[Data excerpts — start]

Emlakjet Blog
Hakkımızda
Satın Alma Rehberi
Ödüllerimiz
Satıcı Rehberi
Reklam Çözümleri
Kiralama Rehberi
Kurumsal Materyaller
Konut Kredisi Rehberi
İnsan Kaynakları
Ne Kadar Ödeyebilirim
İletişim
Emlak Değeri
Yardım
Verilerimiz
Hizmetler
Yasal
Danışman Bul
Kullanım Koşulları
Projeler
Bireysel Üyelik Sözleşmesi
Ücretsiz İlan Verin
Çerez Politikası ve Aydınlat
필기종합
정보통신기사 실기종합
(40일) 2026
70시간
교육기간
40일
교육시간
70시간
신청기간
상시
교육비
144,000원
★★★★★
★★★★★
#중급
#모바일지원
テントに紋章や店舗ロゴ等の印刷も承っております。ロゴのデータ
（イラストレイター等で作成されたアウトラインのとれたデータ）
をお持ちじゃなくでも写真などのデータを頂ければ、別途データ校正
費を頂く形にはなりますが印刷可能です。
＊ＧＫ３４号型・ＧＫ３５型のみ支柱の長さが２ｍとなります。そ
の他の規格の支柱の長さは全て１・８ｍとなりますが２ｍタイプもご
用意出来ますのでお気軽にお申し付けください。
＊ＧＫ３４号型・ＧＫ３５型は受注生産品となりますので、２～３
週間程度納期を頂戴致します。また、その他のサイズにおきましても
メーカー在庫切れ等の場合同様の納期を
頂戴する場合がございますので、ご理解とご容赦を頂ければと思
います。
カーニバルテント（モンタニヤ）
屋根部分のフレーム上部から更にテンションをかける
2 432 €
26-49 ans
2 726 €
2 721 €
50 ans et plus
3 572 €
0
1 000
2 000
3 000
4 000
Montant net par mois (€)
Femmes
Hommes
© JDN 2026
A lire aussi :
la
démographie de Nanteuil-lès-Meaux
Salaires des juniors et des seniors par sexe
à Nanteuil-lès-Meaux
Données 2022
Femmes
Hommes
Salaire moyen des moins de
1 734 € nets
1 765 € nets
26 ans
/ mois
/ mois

[Data excerpts — finish]

* Activity *
Copy out the records above without altering anything.

* Solution to this problem *
Emlakjet Blog
Hakkımızda
Satın Alma Rehberi
Ödüllerimiz
Satıcı Rehberi
Reklam Çözümleri
Kiralama Rehberi
Kurumsal Materyaller
Konut Kredisi Rehberi
İnsan Kaynakları
Ne Kadar Ödeyebilirim
İletişim
Emlak Değeri
Yardım
Verilerimiz
Hizmetler
Yasal
Danışman Bul
Kullanım Koşulları
Projeler
Bireysel Üyelik Sözleşmesi
Ücretsiz İlan Verin
Çerez Politikası ve Aydınlat
필기종합
정보통신기사 실기종합
(40일) 2026
70시간
교육기간
40일
교육시간
70시간
신청기간
상시
교육비
144,000원
★★★★★
★★★★★
#중급
#모바일지원
テントに紋章や店舗ロゴ等の印刷も承っております。ロゴのデータ
（イラストレイター等で作成されたアウトラインのとれたデータ）
をお持ちじゃなくでも写真などのデータを頂ければ、別途データ校正
費を頂く形にはなりますが印刷可能です。
＊ＧＫ３４号型・ＧＫ３５型のみ支柱の長さが２ｍとなります。そ
の他の規格の支柱の長さは全て１・８ｍとなりますが２ｍタイプもご
用意出来ますのでお気軽にお申し付けください。
＊ＧＫ３４号型・ＧＫ３５型は受注生産品となりますので、２～３
週間程度納期を頂戴致します。また、その他のサイズにおきましても
メーカー在庫切れ等の場合同様の納期を
頂戴する場合がございますので、ご理解とご容赦を頂ければと思
います。
カーニバルテント（モンタニヤ）
屋根部分のフレーム上部から更にテンションをかける
2 432 €
26-49 ans
2 726 €
2 721 €
50 ans et plus
3 572 €
0
1 000
2 000
3 000
4 000
Montant net par mois (€)
Femmes
Hommes
© JDN 2026
A lire aussi :
la
démographie de Nanteuil-lès-Meaux
Salaires des juniors et des seniors par sexe
à Nanteuil-lès-Meaux
Données 2022
Femmes
Hommes
Salaire moyen des moins de
1 734 € nets
1 765 € nets
26 ans
/ mois
/ mois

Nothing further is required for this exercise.